──────── Reading text ────────

Crypto VCs still love NFTs

NFTs are back, and VCs are looking for more "real world value" this time around.

Jack Raines

Crypto is a cyclical industry that works something like this:

When the prices of “blue chip” coins, such as bitcoin and ethereum, increase, more money flows to the sector. Some of this money, chasing higher yield, flows to different, riskier assets, ranging from speculative “meme coins,” such as DOGE and SHIBA, to alternative blockchains like Avalanche and Solana. One group of investors always looking for the next big opportunity in crypto is venture capitalists.

Two years ago, the hottest trend in crypto was nonfungible tokens (NFTs), with Yuga Labs, the creator of the “Bored Apes Yacht Club” NFT collection, raising a monster $450 million venture funding round, led by Andreesen Horowitz, at a $4 billion valuation.

The value proposition of NFTs, at the time, was a combination of exclusivity and transparency. There are only 10,000 Bored Apes, for example, and ownership of these Apes could be tracked on the ethereum blockchain. Owners of Bored Apes gained access to exclusive, members-only events, and, more importantly, ownership of an Ape was a status symbol owned and displayed by celebs. Basically, a Bored Ape was a luxury asset that investors believed would continue to appreciate in value.

────────

• **Required action 1**: In the article on crypto VCs and NFTs, give the passage starting at "Jack Raines" and ending at "is venture capitalists." again, replacing "riskier" with "more volatile".
• **Required action 2**:
Do these statements agree with the article on crypto VCs and NFTs? Answer yes or no for each, and quote the words of the article that decide it.
(a) Andreesen Horowitz led the Yuga Labs funding round.
(b) There are 100,000 Bored Apes.
(c) Ownership of the Apes could be tracked on the Solana blockchain.
• **Required action 3**: Continue the article on crypto VCs and NFTs from its last sentence.

──────── Dataset excerpts ────────

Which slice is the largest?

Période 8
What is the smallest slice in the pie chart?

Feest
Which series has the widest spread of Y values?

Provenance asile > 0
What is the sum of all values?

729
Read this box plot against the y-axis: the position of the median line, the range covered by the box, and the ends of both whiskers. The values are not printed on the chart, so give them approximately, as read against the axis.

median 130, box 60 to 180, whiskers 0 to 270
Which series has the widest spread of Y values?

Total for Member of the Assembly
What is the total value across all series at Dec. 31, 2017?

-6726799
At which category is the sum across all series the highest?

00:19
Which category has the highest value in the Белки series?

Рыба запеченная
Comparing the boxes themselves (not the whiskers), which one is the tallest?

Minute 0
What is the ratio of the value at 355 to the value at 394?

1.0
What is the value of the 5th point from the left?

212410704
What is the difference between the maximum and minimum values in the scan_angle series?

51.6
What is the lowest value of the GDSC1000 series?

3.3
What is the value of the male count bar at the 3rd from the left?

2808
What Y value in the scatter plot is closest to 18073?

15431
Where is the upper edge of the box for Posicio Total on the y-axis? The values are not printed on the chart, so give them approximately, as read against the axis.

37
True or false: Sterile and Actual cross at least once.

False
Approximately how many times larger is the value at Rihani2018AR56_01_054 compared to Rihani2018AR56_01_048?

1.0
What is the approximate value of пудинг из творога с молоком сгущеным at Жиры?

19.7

────────

• **Your response 1**:
Jack Raines

Crypto is a cyclical industry that works something like this:

When the prices of “blue chip” coins, such as bitcoin and ethereum, increase, more money flows to the sector. Some of this money, chasing higher yield, flows to different, more volatile assets, ranging from speculative “meme coins,” such as DOGE and SHIBA, to alternative blockchains like Avalanche and Solana. One group of investors always looking for the next big opportunity in crypto is venture capitalists.

• **Your response 2**:
(a) Yes: "led by Andreesen Horowitz"
(b) No: "There are only 10,000 Bored Apes"
(c) No: "ownership of these Apes could be tracked on the ethereum blockchain"

• **Your response 3**:
For context, around this time, some “investors” also paid hundreds of thousands of dollars for “EtherRocks,” which were, quite literally, animated pictures of rocks.

However, during the last crypto bear market, NFTs prices plummeted, with monthly trading volume on OpenSea, the largest NFT marketplace, declining from $5 billion in early 2022 to just $145 million in April 2024, according to Dune Analytics.

OpenSea Volume
Source: Dune Analytics

Now, two years later, the crypto market is hitting all-time highs, and VCs are once again bullish on NFTs. But this time, investors aren’t interested in pixelated primate JPEGs.

In a panel yesterday, Kate Laurence, founder and CEO of crypto investing firm Bloccelerate VC, said that we’re reaching an inflection point where “real assets,” such as real estate, will soon be on chain. Fellow panelist David Nage, a venture portfolio manager for digital asset investment firm Arca, also noted that NFTs are wrappers of intellectual property, and Laurence agreed, stating that NFTs for scientific research could “change the world.”

While it was not immediately clear what “NFTs for scientific research” would look like or how they would make a huge impact, one would hope that they have a bit more longevity than 2022’s NFT bubble. For what it’s worth, Laurence stated that she tried to “stay away from hype cycles,” citing the current AI boom as an example.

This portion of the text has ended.